After seeing so many people submitting their fits, I wanted to get some advice from the ST experts. I just received this bike about a week ago and have it set up very similarly to my old bike. The armpads are 17mm higher on this bike than mine from last year.
http://youtu.be/AvH4CDdVmFo
Notes: I race sprints and Olympics, so my position needs only to be optimized for <60 minutes.
0:00-0:10 is my relaxed, casual riding.
0:11-0:28 is turtling my head and shoulder blades. And yes, I can see up the road enough in that position.
Once the weather gets nicer out, I plan to field test my position against short tail helmet fairing, -17* stem (currently running -6* 90mm), and praying mantis style extensions.
not being able to slow it down or measure anything, I would have to say that your position looks very good to me if you can sustain that position. Seat height, drop, extension, head and helmet position, everything - looks very good. I would go so far as to say that this is one of the best positions I have seen in these critique my fit threads. I am not a certified fitter but I think I have a good idea of what constitutes a good fit. Do you feel strong and relatively comfortable?
Thanks for that!! And to everyone else who took the time out to view.

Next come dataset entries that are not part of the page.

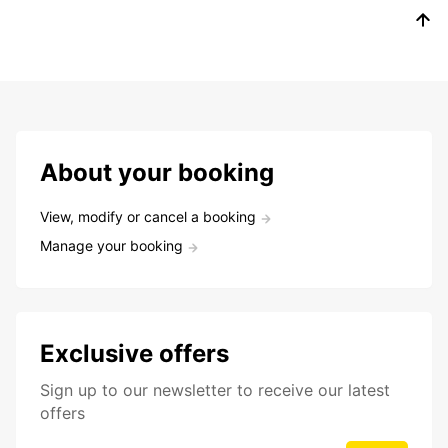
About your booking
View, modify or cancel a booking
Manage your booking
Exclusive offers
Sign up to our newsletter to receive our latest
offers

I am a bit sore right now, only because this is the 1st time back on a tri bike since August, so naturally certain spots need time to adjust. I was able to hold this position well last year during duathlons and a time trial. I did experience some leg cramping during the du’s but never for a stand alone TT, which leads me to believe I overcooked the 1st run.

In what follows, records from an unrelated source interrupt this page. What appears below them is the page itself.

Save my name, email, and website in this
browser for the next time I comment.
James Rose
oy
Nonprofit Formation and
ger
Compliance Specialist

As far as comfort goes, it is comfortable *enough. *I very rarely will ride my tri bike if it is not a hard effort because I like to treat this bike as “go time.” I would not throw on running flats or spikes unless I am racing or doing hard track work, so leaving the tri bike for races and hard efforts helps the flip that mental switch to “ON”.
I am excited to get in some field testing once the polar vortex in Chicago leaves to see how the new bike handles!